In 1922, the newly-developed Kodachrome color film was being adapted to motion picture cameras. It wouldn't be ready for prime time until 13 years later, when the film Becky Sharp was made using the process; but it was sufficiently developed for testing. Some of the test footage survived, and has now been released.
According to Kodak's 'A Thousand Words' blog:
I learned that the flicker that you will see is a result of two different things. First, early cameras were hand cranked, or hand wound, to feed the film through. This could result in slight variations in speed. Second, there could be uneven densities in the film itself because of its age. These two physical characteristics combine to produce the "flicker" that you see. There are digital enhancements that can be made to address this but we thought it better to keep this in its original form.
I wonder, who were the ladies in this test? Were they Kodak employees? What kind of lives did they lead? Those questions are lost to the ages.
So without further adieu, here from 1922, a full 7 years before the first Academy Award ceremony, is some of the earliest color motion pictures that you will ever see.
That was kind of like time travel wasn't it? What did you think?
UPDATE March 11, 2010: This just in from friend and fellow film geek Mike C. more information on this piece of footage from a Silent Film Festival site. Well done!
"In these newly preserved tests, made in 1922 at the Paragon Studios in Fort Lee, New Jersey, actress Mae Murray appears almost translucent, her flesh a pale white that is reminiscent of perfectly sculpted marble, enhanced with touches of color to her lips, eyes, and hair. She is joined by actress Hope Hampton modeling costumes from The Light in the Dark (1922), which contained the first commercial use of Two-Color Kodachrome in a feature film. Ziegfeld Follies actress Mary Eaton and an unidentified woman and child also appear.

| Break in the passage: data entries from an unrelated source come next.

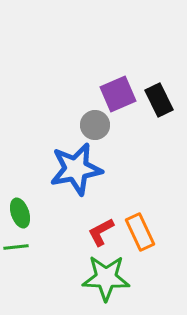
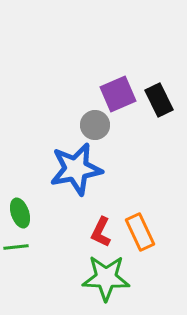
red L-shape: rotated 36 degrees counterclockwise
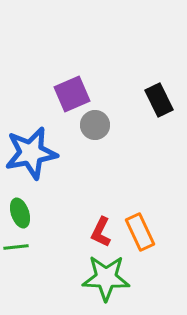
purple square: moved 46 px left
blue star: moved 45 px left, 16 px up
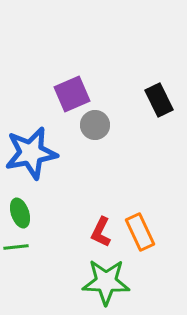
green star: moved 4 px down
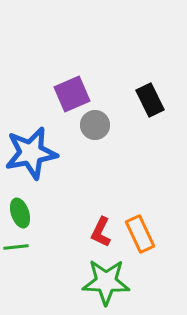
black rectangle: moved 9 px left
orange rectangle: moved 2 px down
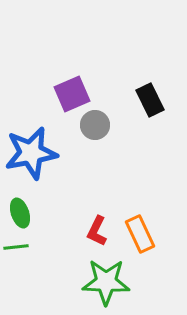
red L-shape: moved 4 px left, 1 px up
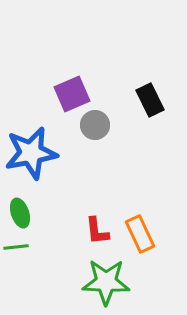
red L-shape: rotated 32 degrees counterclockwise
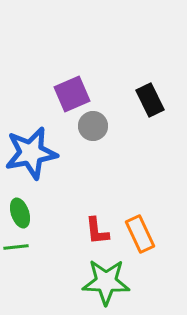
gray circle: moved 2 px left, 1 px down
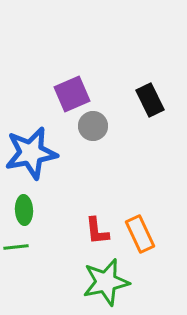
green ellipse: moved 4 px right, 3 px up; rotated 16 degrees clockwise
green star: rotated 15 degrees counterclockwise
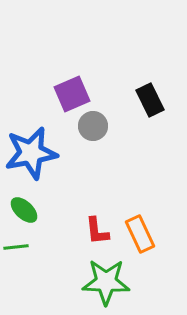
green ellipse: rotated 44 degrees counterclockwise
green star: rotated 15 degrees clockwise
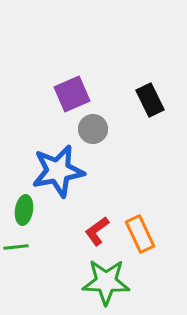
gray circle: moved 3 px down
blue star: moved 27 px right, 18 px down
green ellipse: rotated 56 degrees clockwise
red L-shape: rotated 60 degrees clockwise
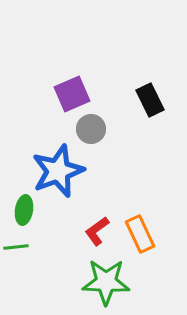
gray circle: moved 2 px left
blue star: rotated 10 degrees counterclockwise
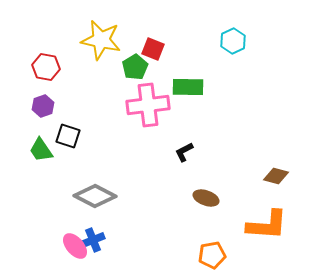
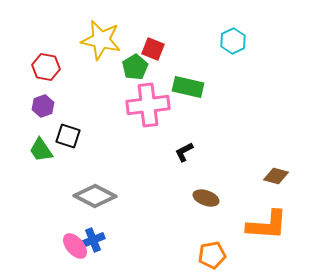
green rectangle: rotated 12 degrees clockwise
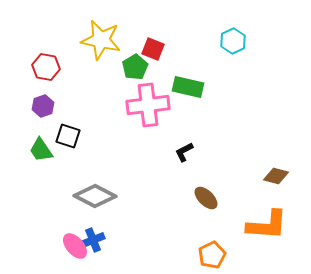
brown ellipse: rotated 25 degrees clockwise
orange pentagon: rotated 16 degrees counterclockwise
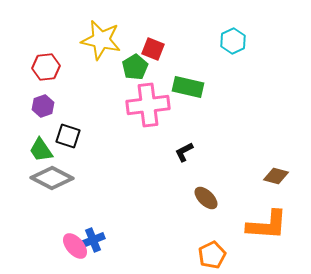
red hexagon: rotated 16 degrees counterclockwise
gray diamond: moved 43 px left, 18 px up
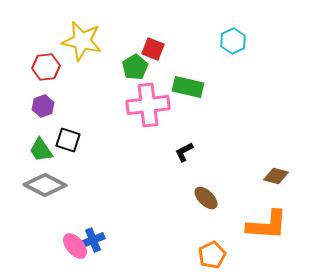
yellow star: moved 19 px left, 1 px down
black square: moved 4 px down
gray diamond: moved 7 px left, 7 px down
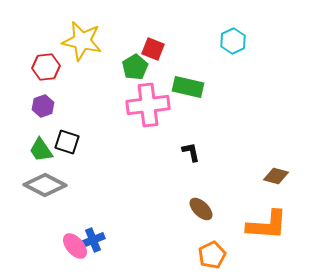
black square: moved 1 px left, 2 px down
black L-shape: moved 7 px right; rotated 105 degrees clockwise
brown ellipse: moved 5 px left, 11 px down
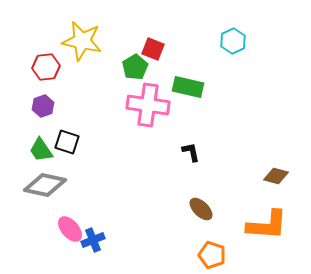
pink cross: rotated 15 degrees clockwise
gray diamond: rotated 15 degrees counterclockwise
pink ellipse: moved 5 px left, 17 px up
orange pentagon: rotated 28 degrees counterclockwise
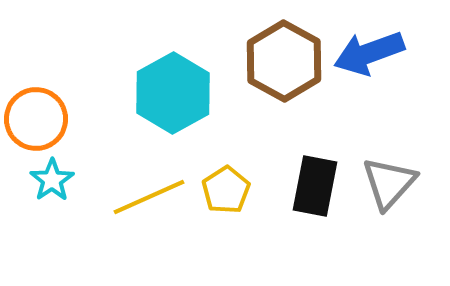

George Eastman House is the repository for many of the early tests made by the Eastman Kodak Company of their various motion picture film stocks and color processes. The Two-Color Kodachrome Process was an attempt to bring natural lifelike colors to the screen through the photochemical method in a subtractive color system. First tests on the Two-Color Kodachrome Process were begun in late 1914. Shot with a dual-lens camera, the process recorded filtered images on black/white negative stock, then made black/white separation positives. The final prints were actually produced by bleaching and tanning a double-coated duplicate negative (made from the positive separations), then dyeing the emulsion green/blue on one side and red on the other. Combined they created a rather ethereal palette of hues."
There's more at the link.
I find that film clip fascinating. It's amazing to think that we're looking at young women, now long dead, but then in the prime of their lives. I wonder if they thought, back then, that people as yet unborn would be looking at them in color, and wondering what their lives were like?